REQUEST A —
Gather every line in the records below that contains the string "kern".

Poorer nations get larger role in World Bank

Members of the
World Bank agreed at the weekend to support a $5.1 billion increase in
its operating capital, the largest increase in general financing since
1988, and to give developing economies a greater say in running the
anti-poverty institution.

Under the changes,
China will become the bank’s third largest shareholder, ahead of
Germany, after the United States and Japan. Countries like Brazil,
India, Indonesia and Vietnam will also have greater representation.

“We are grateful to
our shareholding countries for this strong vote of confidence,” the
bank’s president, Robert B. Zoellick, said at the conclusion of the
spring meetings of the World Bank and the International Monetary Fund.

The bank’s 186
members also agreed to support a reform package that calls for greater
openness and disclosure of information and improvements in managing
risks and measuring results.

Stored items —
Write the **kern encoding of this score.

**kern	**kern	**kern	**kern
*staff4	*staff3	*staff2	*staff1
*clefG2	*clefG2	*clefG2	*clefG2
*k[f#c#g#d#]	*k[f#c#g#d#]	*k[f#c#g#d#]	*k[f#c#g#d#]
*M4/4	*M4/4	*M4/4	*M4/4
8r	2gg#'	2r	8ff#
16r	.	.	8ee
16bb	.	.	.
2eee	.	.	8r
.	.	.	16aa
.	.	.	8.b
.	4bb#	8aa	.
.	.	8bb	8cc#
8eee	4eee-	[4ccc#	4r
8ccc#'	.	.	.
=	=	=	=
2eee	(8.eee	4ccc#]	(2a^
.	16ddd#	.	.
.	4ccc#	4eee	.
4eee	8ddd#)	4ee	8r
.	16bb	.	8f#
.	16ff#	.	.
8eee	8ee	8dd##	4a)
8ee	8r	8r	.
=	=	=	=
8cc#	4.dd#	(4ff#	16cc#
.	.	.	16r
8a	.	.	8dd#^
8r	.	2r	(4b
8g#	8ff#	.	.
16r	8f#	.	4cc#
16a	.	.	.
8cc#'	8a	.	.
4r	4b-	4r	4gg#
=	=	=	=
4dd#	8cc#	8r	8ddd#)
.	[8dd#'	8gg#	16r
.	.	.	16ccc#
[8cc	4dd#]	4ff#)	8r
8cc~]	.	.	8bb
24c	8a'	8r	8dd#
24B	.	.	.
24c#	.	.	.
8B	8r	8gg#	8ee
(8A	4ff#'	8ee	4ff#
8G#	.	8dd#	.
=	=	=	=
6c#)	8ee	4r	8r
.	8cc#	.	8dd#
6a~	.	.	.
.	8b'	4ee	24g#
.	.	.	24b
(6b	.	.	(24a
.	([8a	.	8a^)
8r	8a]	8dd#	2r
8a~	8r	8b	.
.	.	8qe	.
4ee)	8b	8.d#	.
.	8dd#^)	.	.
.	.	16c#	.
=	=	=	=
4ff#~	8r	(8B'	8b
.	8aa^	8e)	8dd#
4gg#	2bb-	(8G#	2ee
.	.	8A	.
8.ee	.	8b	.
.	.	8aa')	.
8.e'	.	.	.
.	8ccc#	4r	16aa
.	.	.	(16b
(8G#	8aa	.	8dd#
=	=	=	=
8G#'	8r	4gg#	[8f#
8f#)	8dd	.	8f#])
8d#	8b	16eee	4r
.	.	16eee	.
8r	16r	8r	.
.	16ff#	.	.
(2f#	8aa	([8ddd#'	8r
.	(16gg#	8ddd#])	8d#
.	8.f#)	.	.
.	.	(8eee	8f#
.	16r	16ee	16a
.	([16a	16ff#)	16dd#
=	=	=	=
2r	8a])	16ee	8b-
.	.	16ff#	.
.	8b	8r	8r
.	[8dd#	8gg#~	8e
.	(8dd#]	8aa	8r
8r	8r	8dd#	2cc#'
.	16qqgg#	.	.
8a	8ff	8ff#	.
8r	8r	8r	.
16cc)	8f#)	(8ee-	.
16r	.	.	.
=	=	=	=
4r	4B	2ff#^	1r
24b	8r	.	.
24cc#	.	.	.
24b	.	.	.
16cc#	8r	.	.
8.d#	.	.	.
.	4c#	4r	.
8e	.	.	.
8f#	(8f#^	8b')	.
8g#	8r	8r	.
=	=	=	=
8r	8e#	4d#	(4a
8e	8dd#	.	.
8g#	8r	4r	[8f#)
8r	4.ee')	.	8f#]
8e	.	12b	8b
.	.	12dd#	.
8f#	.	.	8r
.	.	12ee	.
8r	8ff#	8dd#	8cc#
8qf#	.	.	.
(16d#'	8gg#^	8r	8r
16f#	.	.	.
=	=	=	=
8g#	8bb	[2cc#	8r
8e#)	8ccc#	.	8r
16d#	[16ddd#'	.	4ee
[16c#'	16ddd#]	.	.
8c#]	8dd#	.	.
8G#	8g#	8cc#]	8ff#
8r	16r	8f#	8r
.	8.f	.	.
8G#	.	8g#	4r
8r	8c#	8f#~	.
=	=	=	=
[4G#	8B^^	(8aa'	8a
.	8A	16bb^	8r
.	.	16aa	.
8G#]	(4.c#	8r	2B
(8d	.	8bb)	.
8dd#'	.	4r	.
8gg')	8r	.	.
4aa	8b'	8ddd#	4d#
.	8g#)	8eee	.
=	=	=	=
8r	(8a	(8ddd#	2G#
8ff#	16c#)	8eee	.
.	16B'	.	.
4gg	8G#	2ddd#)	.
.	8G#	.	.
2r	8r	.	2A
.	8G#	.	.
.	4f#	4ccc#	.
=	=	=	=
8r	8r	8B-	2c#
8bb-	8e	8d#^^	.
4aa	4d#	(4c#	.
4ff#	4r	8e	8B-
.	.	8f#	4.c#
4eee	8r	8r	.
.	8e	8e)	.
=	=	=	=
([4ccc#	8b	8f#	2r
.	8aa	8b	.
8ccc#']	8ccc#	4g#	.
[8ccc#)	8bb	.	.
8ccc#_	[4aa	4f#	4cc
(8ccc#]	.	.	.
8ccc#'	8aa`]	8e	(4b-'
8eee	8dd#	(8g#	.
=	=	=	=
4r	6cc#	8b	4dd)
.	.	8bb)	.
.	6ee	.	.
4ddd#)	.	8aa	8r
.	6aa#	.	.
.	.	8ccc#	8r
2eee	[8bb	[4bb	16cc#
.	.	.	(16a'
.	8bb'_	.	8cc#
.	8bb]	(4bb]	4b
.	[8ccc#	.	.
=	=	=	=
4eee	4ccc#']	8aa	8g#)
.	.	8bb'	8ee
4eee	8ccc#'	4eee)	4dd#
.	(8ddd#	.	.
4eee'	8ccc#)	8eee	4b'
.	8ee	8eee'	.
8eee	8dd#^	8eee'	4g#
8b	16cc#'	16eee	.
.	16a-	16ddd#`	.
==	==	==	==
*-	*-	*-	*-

REQUEST B —
Name every country mentioned in the World Bank article above.

TASK ANSWER A —
Write the **kern encoding of this score.
**kern	**kern	**kern	**kern

TASK ANSWER B —
China, Germany, the United States, Japan, Brazil, India, Indonesia, Vietnam